Fire-tube boilers are compact and suitable for limited-space installations. However, proper layout is essential to:

  • Maintain safe distances as required by TCVN 7704:2007 and QCVN 01:2008/BLĐTBXH.
  • Facilitate fuel supply, water feeding, blowdown, and maintenance operations.
  • Ensure effective ventilation, fuel gas supply, and exhaust systems.

The layout should clearly indicate the location of the boiler, feedwater tanks, steam piping, electrical systems, and control panels.

4.6. Initial investment and operating/maintenance costs

Total costs to consider include:

  • Boiler equipment and accessories (pumps, valves, control panels, etc.).
  • Infrastructure costs: foundations, steam piping, chimneys, boiler house.
  • Periodic maintenance: fire-tube cleaning, descaling, technical inspections.
  • Lifetime fuel and feedwater costs.

Some businesses opt for boiler leasing models to reduce upfront investment, but the reliability of the service provider must be thoroughly assessed.

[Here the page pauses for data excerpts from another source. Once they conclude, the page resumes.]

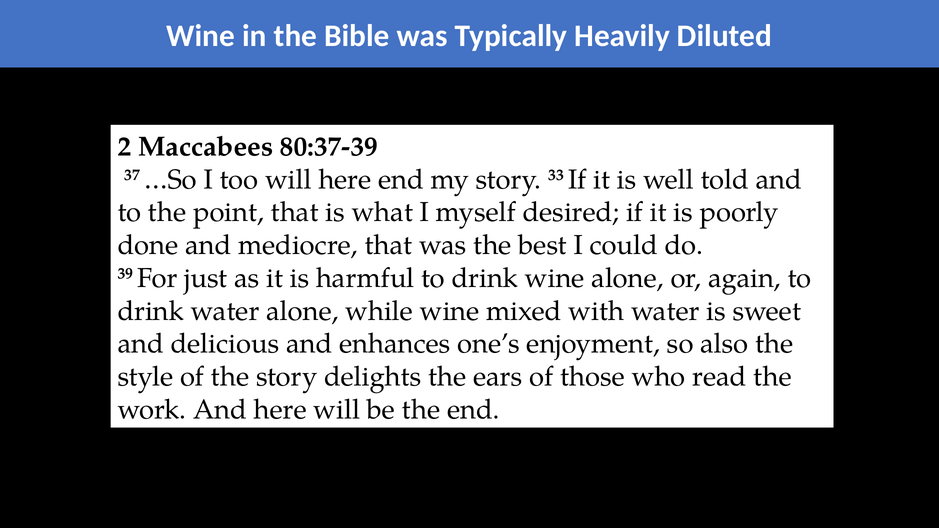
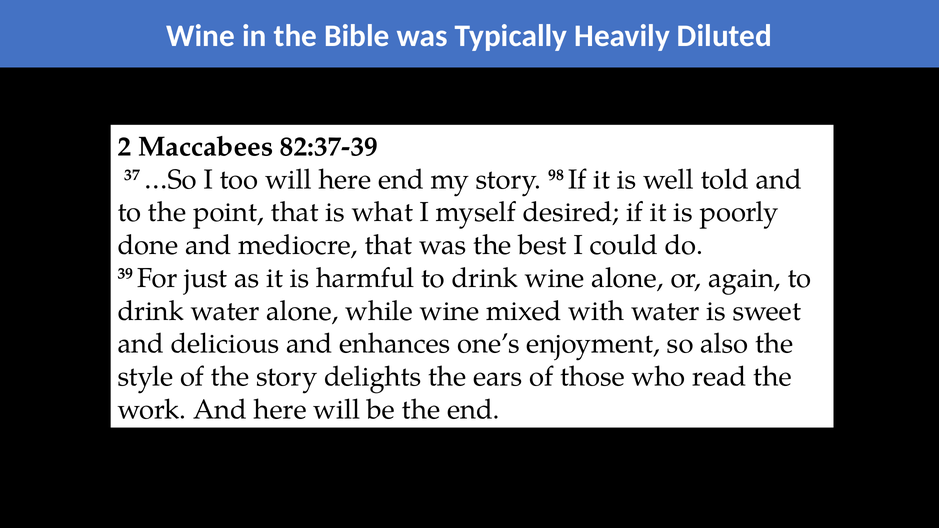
80:37-39: 80:37-39 -> 82:37-39
33: 33 -> 98
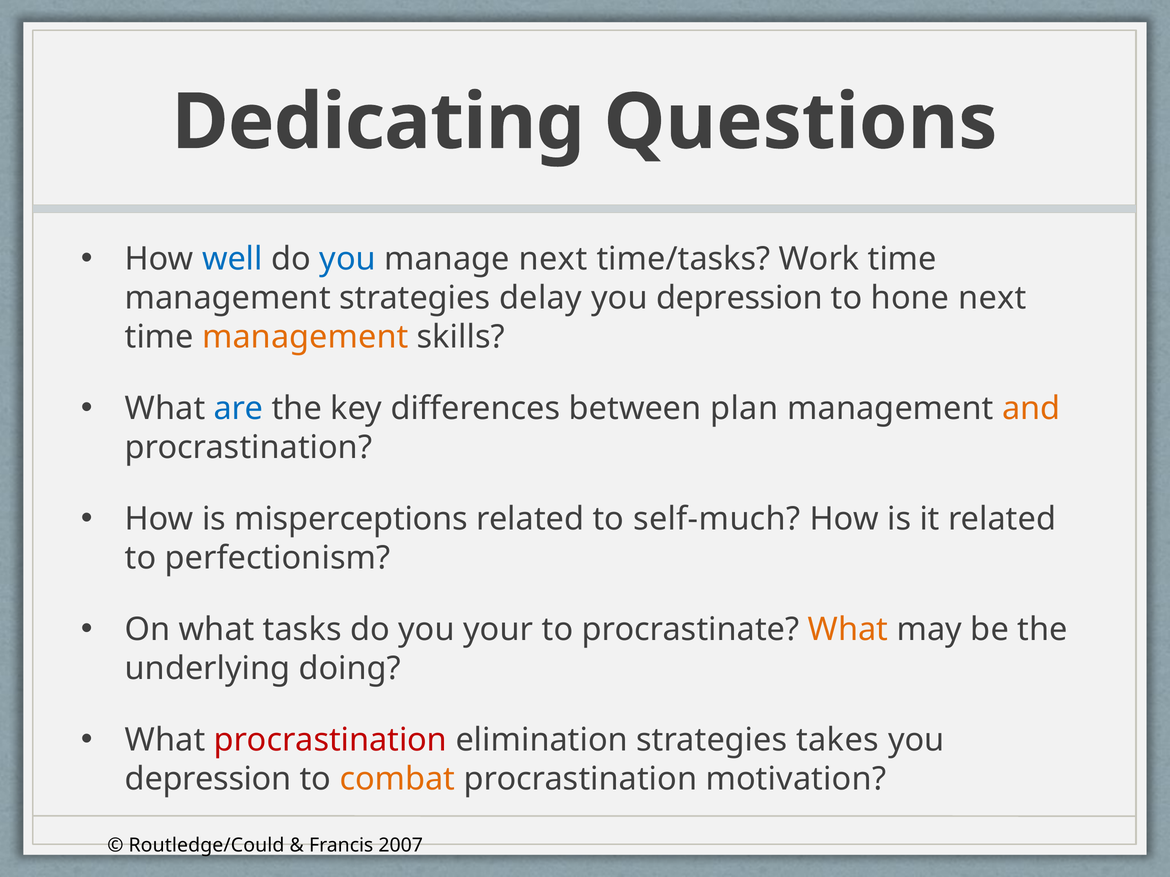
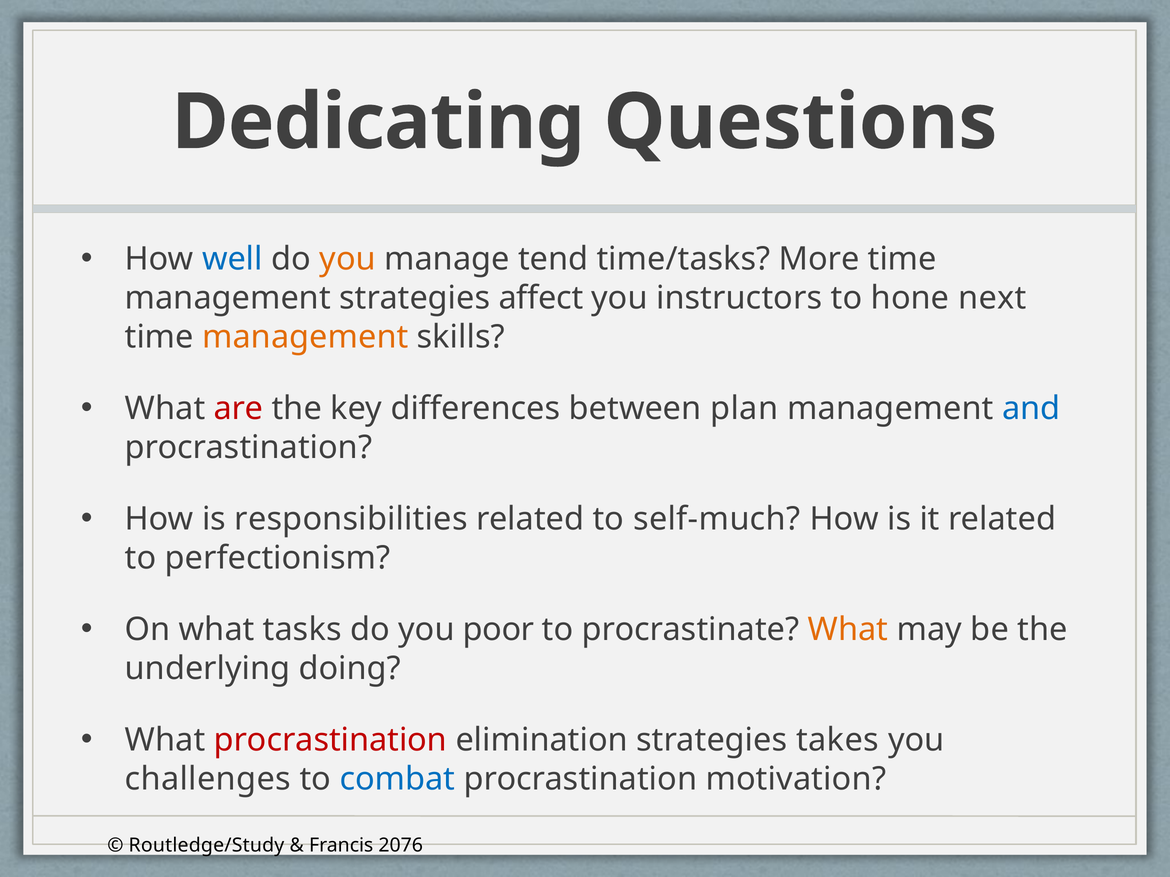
you at (348, 259) colour: blue -> orange
manage next: next -> tend
Work: Work -> More
delay: delay -> affect
depression at (739, 298): depression -> instructors
are colour: blue -> red
and colour: orange -> blue
misperceptions: misperceptions -> responsibilities
your: your -> poor
depression at (208, 780): depression -> challenges
combat colour: orange -> blue
Routledge/Could: Routledge/Could -> Routledge/Study
2007: 2007 -> 2076
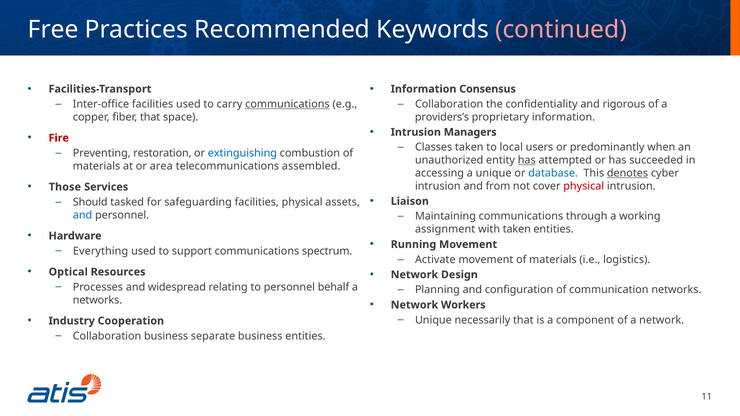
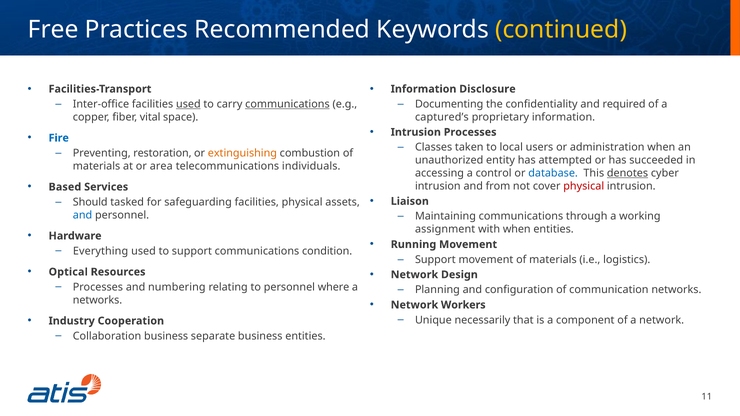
continued colour: pink -> yellow
Consensus: Consensus -> Disclosure
used at (188, 104) underline: none -> present
Collaboration at (449, 104): Collaboration -> Documenting
rigorous: rigorous -> required
fiber that: that -> vital
providers’s: providers’s -> captured’s
Intrusion Managers: Managers -> Processes
Fire colour: red -> blue
predominantly: predominantly -> administration
extinguishing colour: blue -> orange
has at (527, 160) underline: present -> none
assembled: assembled -> individuals
a unique: unique -> control
Those: Those -> Based
with taken: taken -> when
spectrum: spectrum -> condition
Activate at (435, 260): Activate -> Support
widespread: widespread -> numbering
behalf: behalf -> where
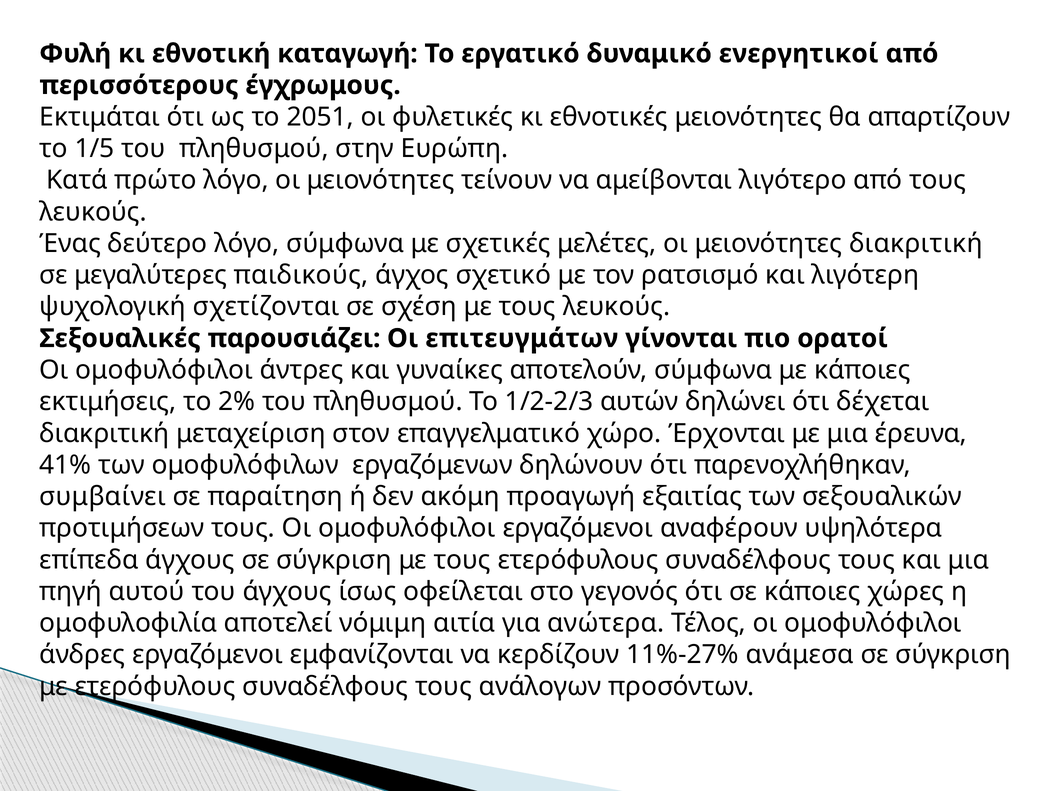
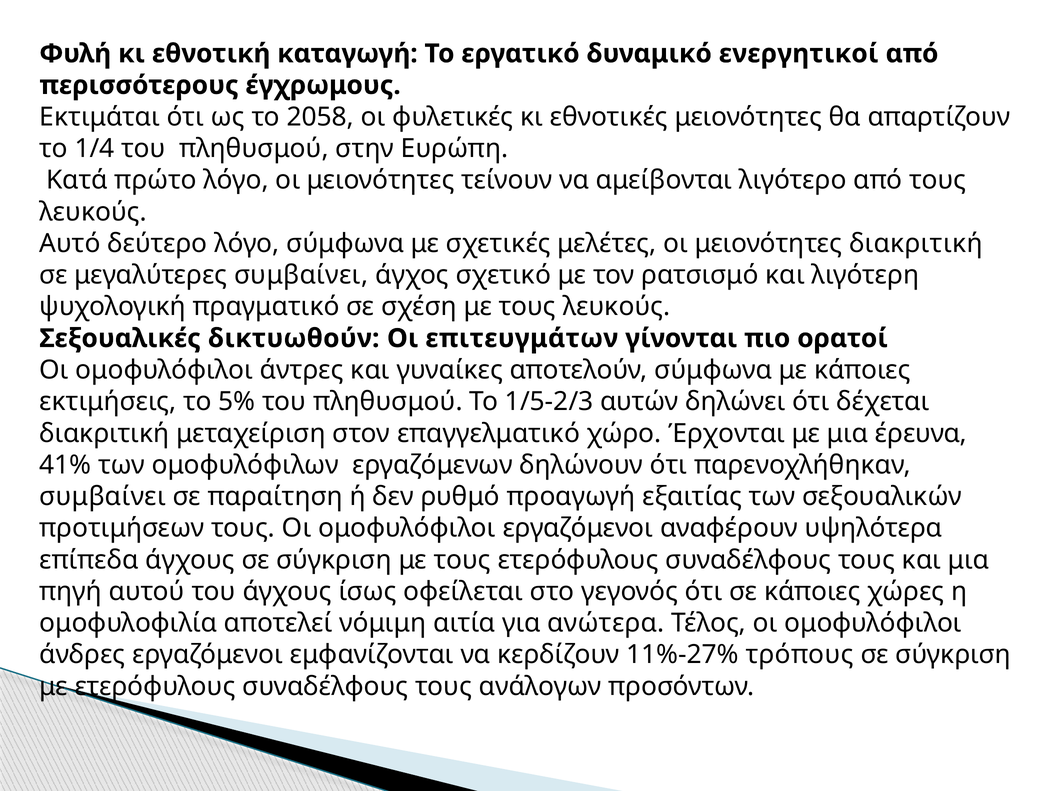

4.7. Safety standards and Environmental requirements

Boilers are subject to stringent safety regulations due to the risks of explosion and high-pressure accidents. Compliance with the following is essential:

  • TCVN 7704:2007, TCVN 8366:2010, and QCVN 01:2008/BLĐTBXH standards.
  • Initial and periodic inspections by certified third parties as per Circular 36/2019/TT-BLĐTBXH.
  • Emission standards for gases, dust, NOx, SOx (especially when using solid fuels or FO).

Consider integrating flue gas treatment systems, waste heat recovery, and baghouse filters to meet environmental protection regulations and avoid penalties.

4.8. Supplier reputation and After-sales support

Beyond technical specifications, a sound decision must also be based on:

  • Supplier’s track record and previous project experience.
  • 24/7 technical support capabilities, genuine spare part availability, and operator training.
  • Warranty terms, scheduled maintenance policies, and system improvement consultation.

Unreliable suppliers can lead to production disruptions and unforeseen costs. Prebecc provides turnkey design, fabrication, and installation services for fire-tube boilers, helping enterprises optimize investment while ensuring compliance with strict safety and environmental standards.

Selecting a fire-tube boiler is a multi-dimensional decision that requires a comprehensive assessment of production needs, operational conditions, and the company’s management capacity. A properly designed and selected boiler system not only meets steam demand but also becomes a key contributor to improved productivity, cost savings, and risk mitigation.